Ilia Topuria Net Worth in 2026: The Pay Trajectory That Has Dana White Calling Him the Next Global Draw
His first UFC paycheque was $38,500. He did not lose that fight, and he has not lost any fight since. Ilia Topuria is 17-0, holds two UFC titles, and is about to headline a sporting event on the White House lawn. The money is finally catching up.
- By NDTV Sports Desk
- Updated: May 28, 2026, 12:35 PM EDT
Ilia Topuria's net worth in 2026 sits somewhere between $4 and $5 million, depending on who you ask. That number will look different after June 14. He was born in Halle, Germany, to Georgian parents who fled Abkhazia as refugees. He moved to Georgia at seven, found wrestling at school, then packed up again at 15 and landed in Alicante, Spain, where he walked into a martial arts gym and never really left. Seventeen professional fights later, he has not lost once.Â
The Fight Purse Trajectory That Tells the Story
The numbers Patrick Bet-David walked through on his podcast in April 2025 are the clearest illustration of how quickly Topuria's earning curve has risen. His first UFC fight paid $38,500. His second paid $50,000. Then $75,000, then $90,000, then $154,000 for the Bryce Mitchell submission, and $200,000 for the Josh Emmett decision.

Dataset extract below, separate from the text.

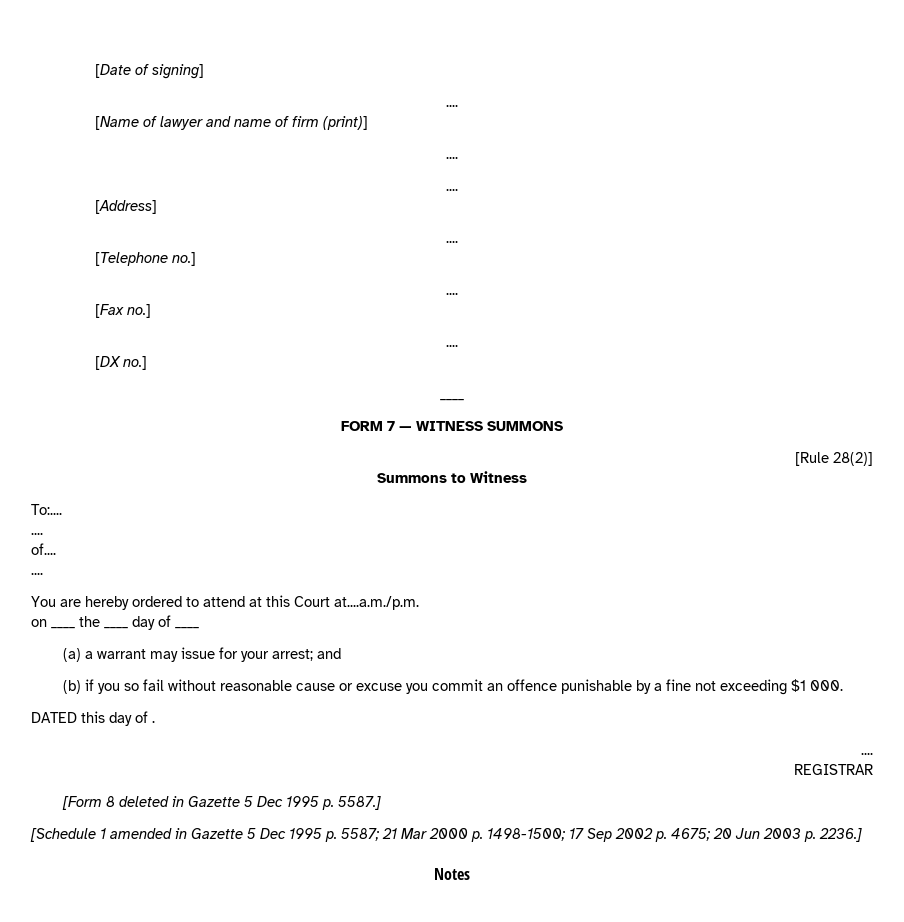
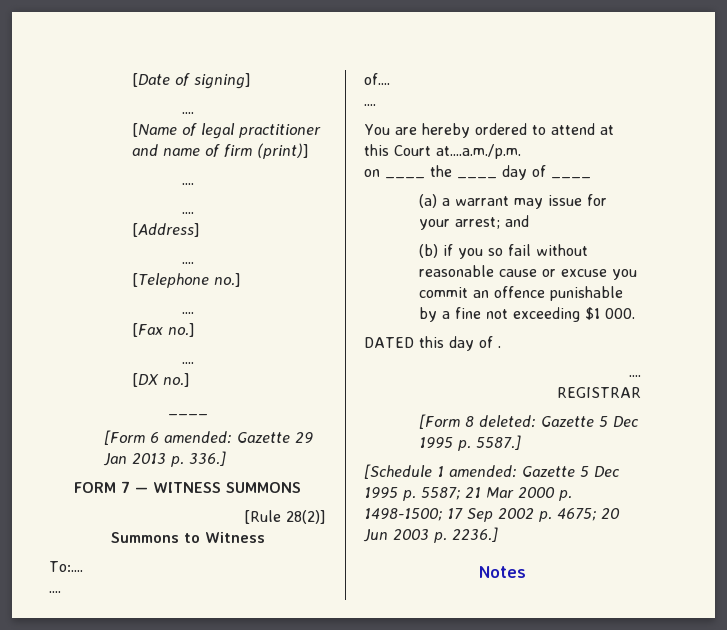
[160,116,204,130] lawyer -> [201,123,322,139] legal practitioner
(464, 400) none -> [103,430,313,445] [102,451,226,467] // [Form 6 amended: Gazette 29 Jan 2013 p. 336.]
[119,796,185,807] deleted in -> [478,415,536,428] deleted:
[110,828,187,839] amended in -> [449,465,517,478] amended:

When he knocked out Alexander Volkanovski in February 2024 to win the featherweight title, the purse was $532,000. Eight months later, he knocked out Max Holloway to retain it and took home $2.44 million. That one fight more than doubled everything he had earned in the UFC up to that point.

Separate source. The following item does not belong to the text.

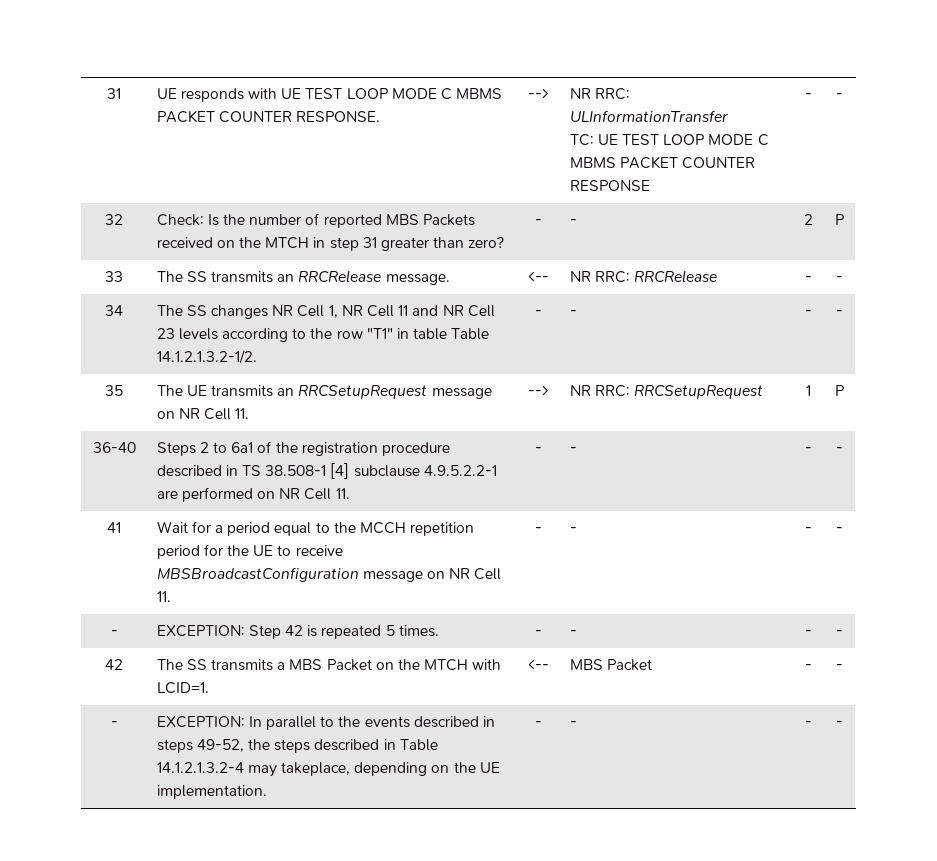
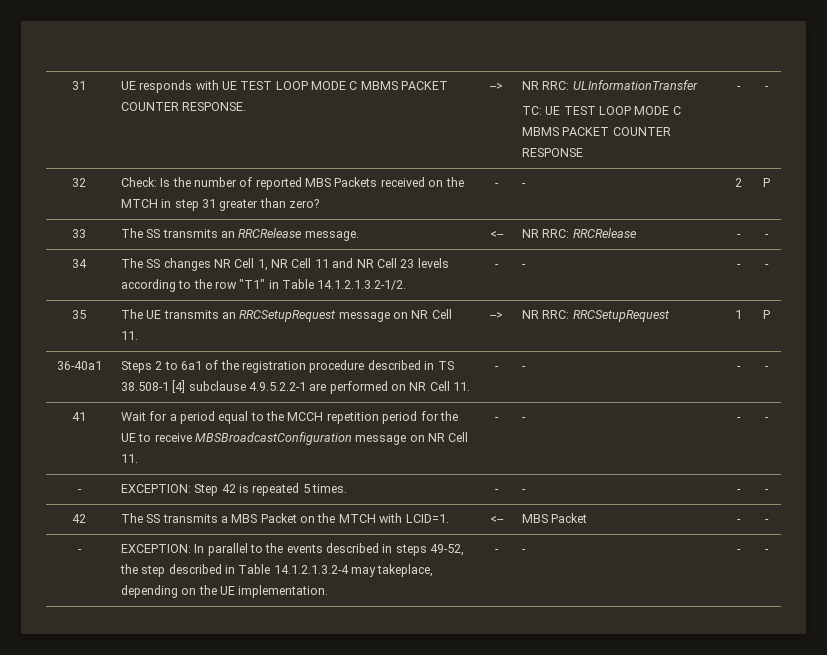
[413,328,448,340] table -> (279, 284) none
[92,442,136,453] 36-40 -> [56,361,102,370] 36-40a1
[274,739,311,753] steps -> [141,565,166,577] step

He vacated the featherweight belt in early 2025 and moved to lightweight, knocking out Charles Oliveira at UFC 317 in June to become a two-division champion. Industry estimates put his total take from that fight, including PPV revenue share, at around $4 to $4.5 million. His disclosed career UFC earnings now sit above $6 million, with PPV cuts adding several million more on top of that.
What UFC Freedom 250 Could Do to His Net Worth
The White House fight is the most commercially significant event of his career. On June 14, Topuria faces interim lightweight champion Justin Gaethje to unify the title in the main event of UFC Freedom 250, held on the South Lawn of the White House in front of an estimated 85,000 people watching on screens at the nearby Ellipse, with a 3,000 to 4,000-seat arena reserved primarily for military guests.
The fight was originally supposed to feature Islam Makhachev, but Makhachev's camp reportedly pulled out over a dispute about purse demands, which itself signals something about how Topuria's team now approaches contract negotiations.